* **Reading passage**
D. Semi-Siam: Semi-Supervised Siamese Network

The proposed SemiSiam network analyzes each video sequence based on its appearance and motion. The algorithm employs two different encoder engines to inspect the appearance and movement of each frame. The input video sequence is divided into separate frames $\text {vid} = \{F, M\}$ . Considering n frames in the video sequence, $F = \{f_{1}, f_{2}, \ldots , f_{n}\}$ represents the frames, and $M = \{m_{1}, m_{2}, \ldots , m_{n}\}$ indicates the corresponding optical flow of each.

AAE: The proposed AAE takes the video frames F as the input and encodes them to the corresponding latent representations $h_{\text {app}}^{(i)} = \text {AAE}(f^{(i)})$ . The AAE applies convolutional, flattened, and dense layers to map the input frame into a latent vector space.

MAE: The MAE is used to identify motion anomalies by processing M within each video frame. Using the optical flow as a preprocessing step, it maps the input movement patterns to corresponding latent representations, denoted as $h_{\text {mot}}^{(i)} = \text {MAE}(m^{(i)})$ . The MAE encodes optical flow patterns into these latent representations. It is noted that the structure of the AAE and MAE remains consistent.

As illustrated in Fig. 2, the proposed encoders contain six convolutional layers to extract features and three connected layers to classify each pattern as normal or anomalous. The input shape of AAE and MAE is a $(158, 258, 3)$ image, followed by a 16-filter $(3 \times 3)$ convolutional layer. A max-pooling layer is applied to highlight features, and 32-filter $(3 \times 3)$ convolutional layers follow. Using the second max-pooling layer, a 64-filter $(3 \times 3)$ convolutional layer, and the third max-pooling layer generate a $(64, 9, 14)$ feature map. The 2-D map is then flattened, and two 2048 and 1024 connected layers are applied to encode each input pattern into a latent representation. Table 1 summarizes some important network hyperparameters. The generated latent representation is used to detect the appearance anomalies.

* **Entries shown**
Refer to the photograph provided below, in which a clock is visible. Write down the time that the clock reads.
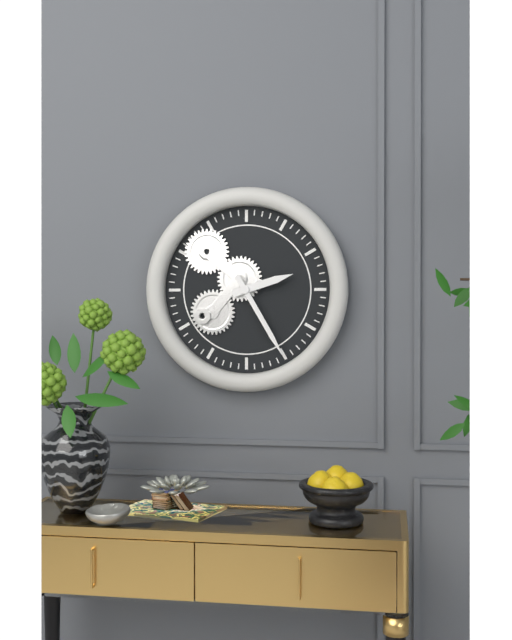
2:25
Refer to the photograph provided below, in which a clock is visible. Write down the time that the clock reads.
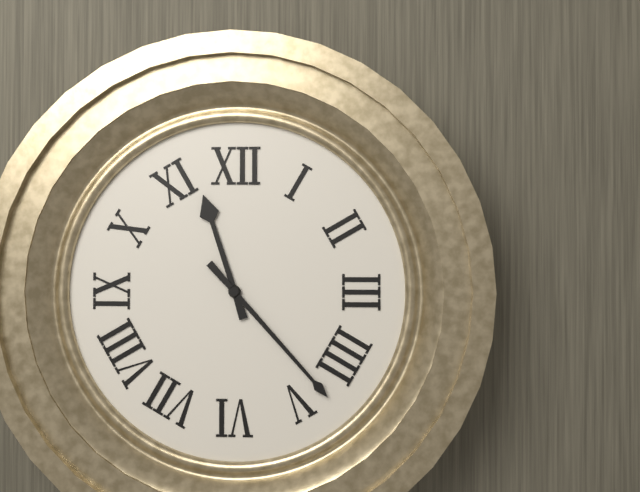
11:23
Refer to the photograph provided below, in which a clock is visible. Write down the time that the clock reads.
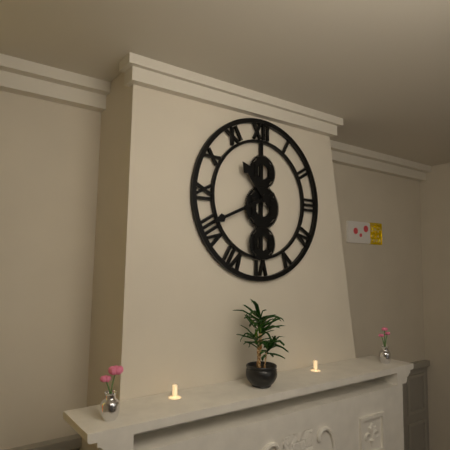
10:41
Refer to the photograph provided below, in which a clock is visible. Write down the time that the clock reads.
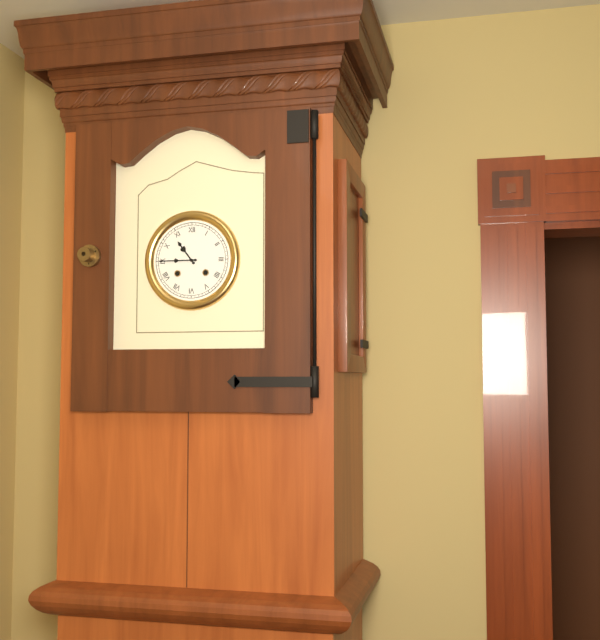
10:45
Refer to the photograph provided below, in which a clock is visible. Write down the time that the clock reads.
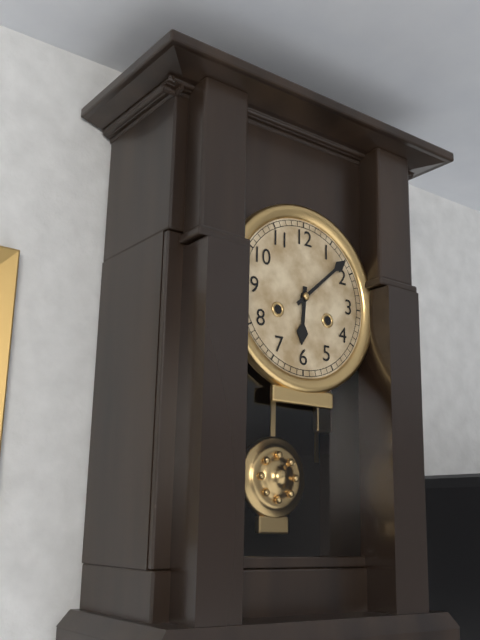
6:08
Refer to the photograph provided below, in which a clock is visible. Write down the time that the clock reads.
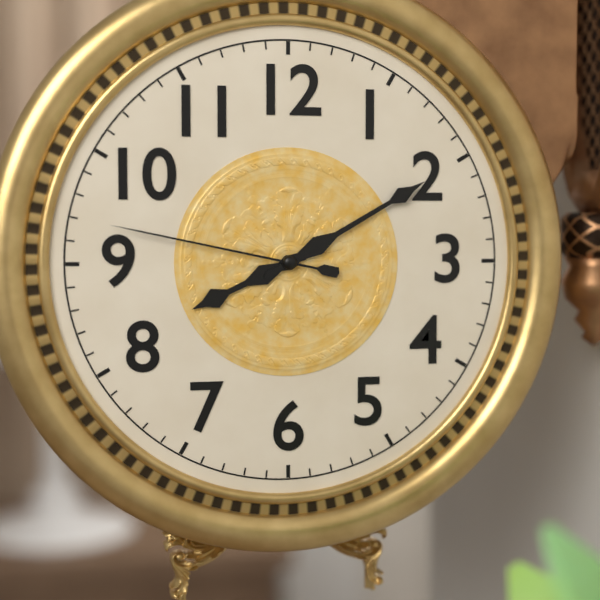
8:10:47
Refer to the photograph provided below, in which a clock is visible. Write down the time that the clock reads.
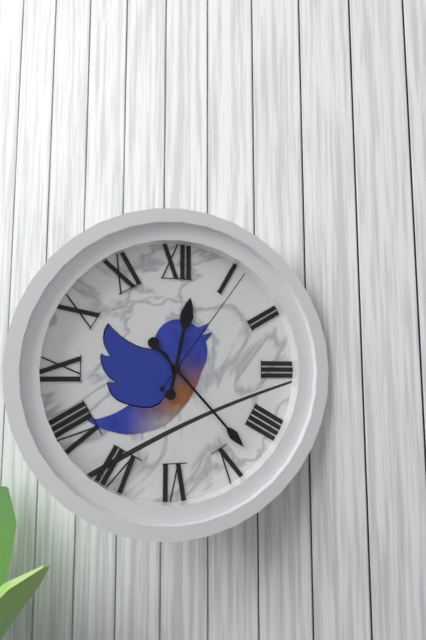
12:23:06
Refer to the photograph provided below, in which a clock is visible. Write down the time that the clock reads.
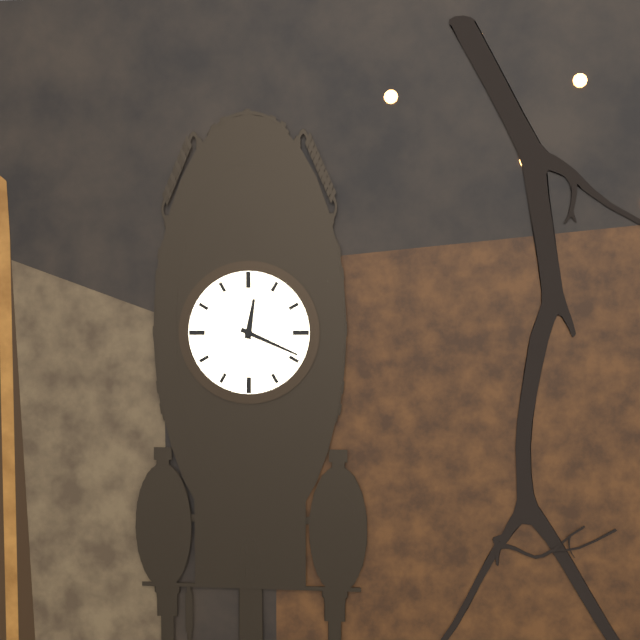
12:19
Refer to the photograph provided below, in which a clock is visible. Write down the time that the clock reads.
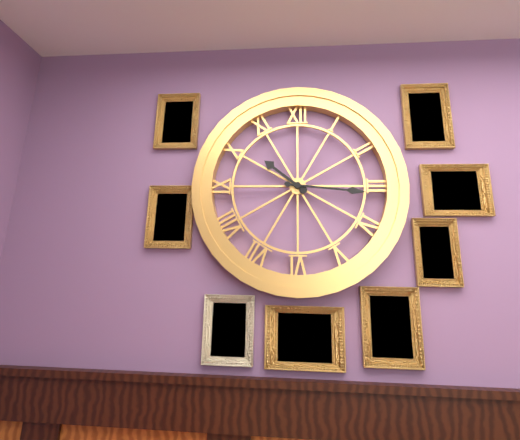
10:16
==
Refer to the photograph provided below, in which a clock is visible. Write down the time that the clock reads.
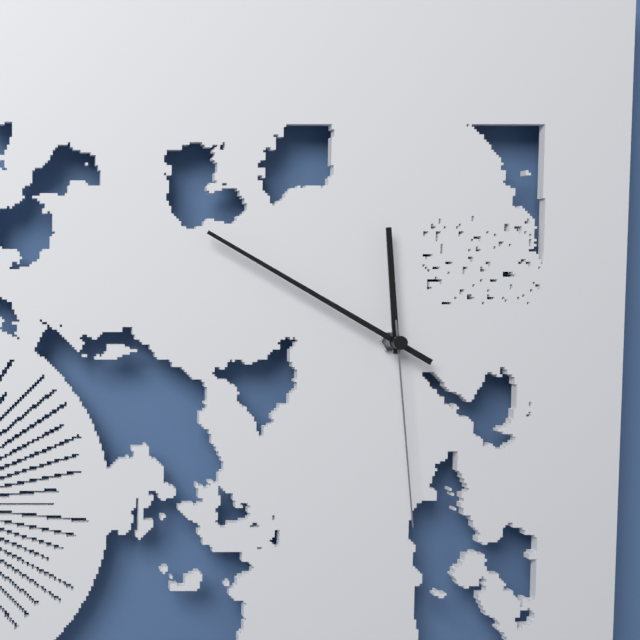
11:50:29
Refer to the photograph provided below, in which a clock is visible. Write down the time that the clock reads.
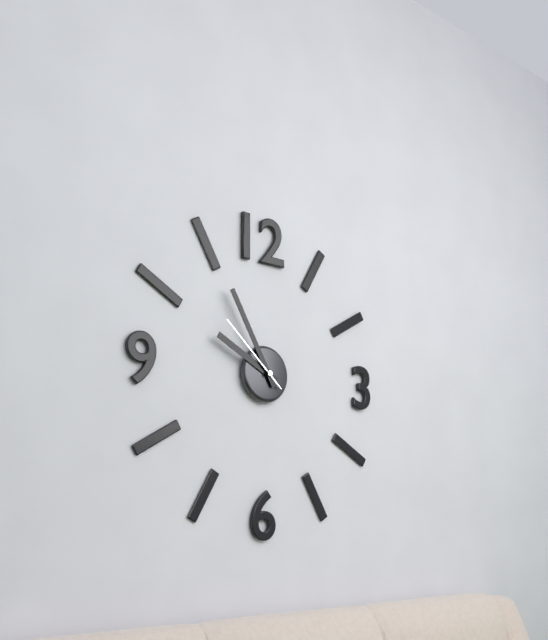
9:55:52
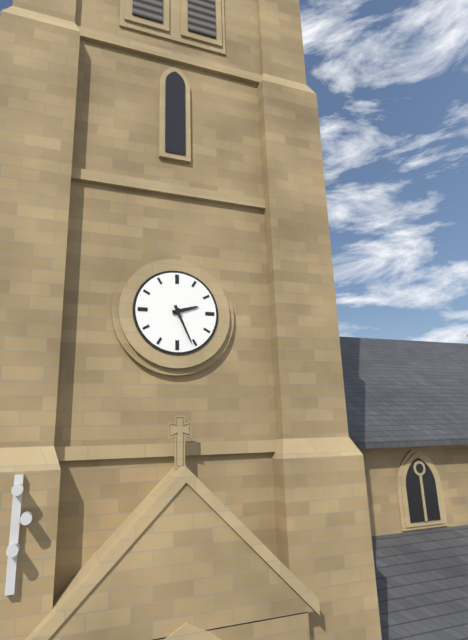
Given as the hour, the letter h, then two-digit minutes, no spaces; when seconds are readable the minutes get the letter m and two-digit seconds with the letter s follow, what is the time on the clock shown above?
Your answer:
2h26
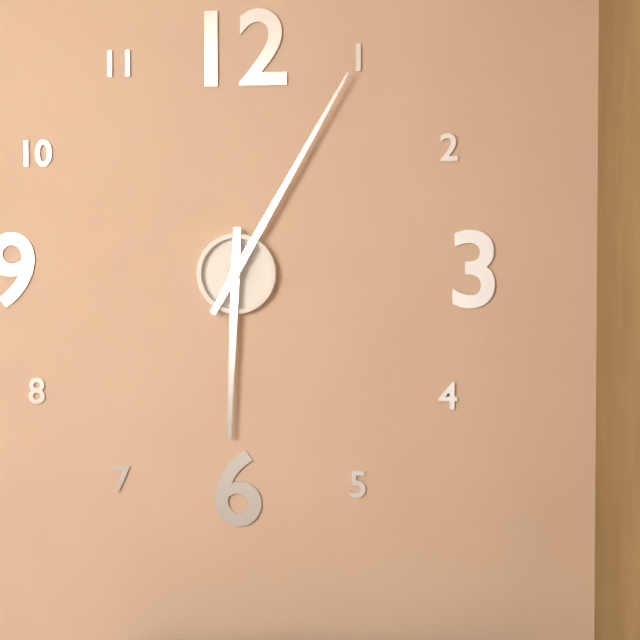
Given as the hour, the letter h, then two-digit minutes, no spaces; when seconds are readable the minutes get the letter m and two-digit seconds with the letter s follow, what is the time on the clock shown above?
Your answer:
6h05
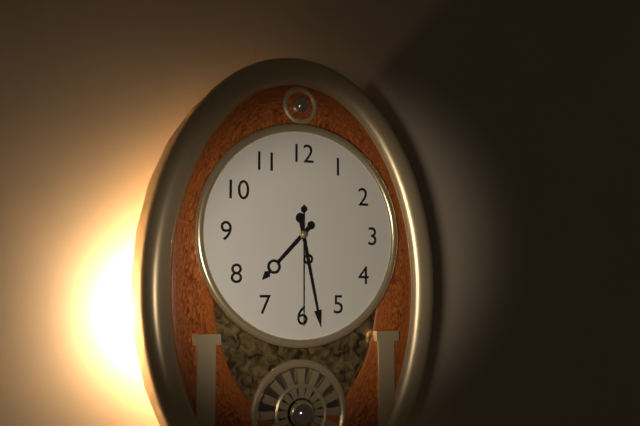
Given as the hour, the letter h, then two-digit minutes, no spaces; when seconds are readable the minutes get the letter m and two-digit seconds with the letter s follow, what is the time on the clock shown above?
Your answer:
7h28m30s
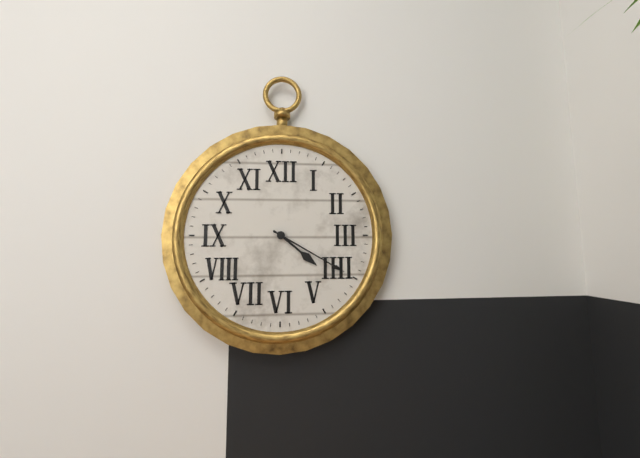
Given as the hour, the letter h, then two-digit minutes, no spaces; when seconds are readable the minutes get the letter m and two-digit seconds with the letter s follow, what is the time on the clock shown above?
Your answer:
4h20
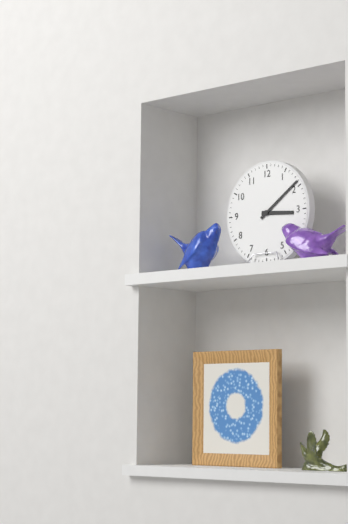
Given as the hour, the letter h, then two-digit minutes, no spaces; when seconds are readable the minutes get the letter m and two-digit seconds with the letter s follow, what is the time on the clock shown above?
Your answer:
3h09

* **Problem to work on**
Answer these from the Semi-Siam passage:
(a) What does the MAE process to find motion anomalies?
(b) What is the input shape of the AAE and MAE?
(c) What are the sizes of the two connected layers applied after flattening?

* **Output below**
(a) The optical flow of each video frame (M).
(b) A (158, 258, 3) image.
(c) 2048 and 1024.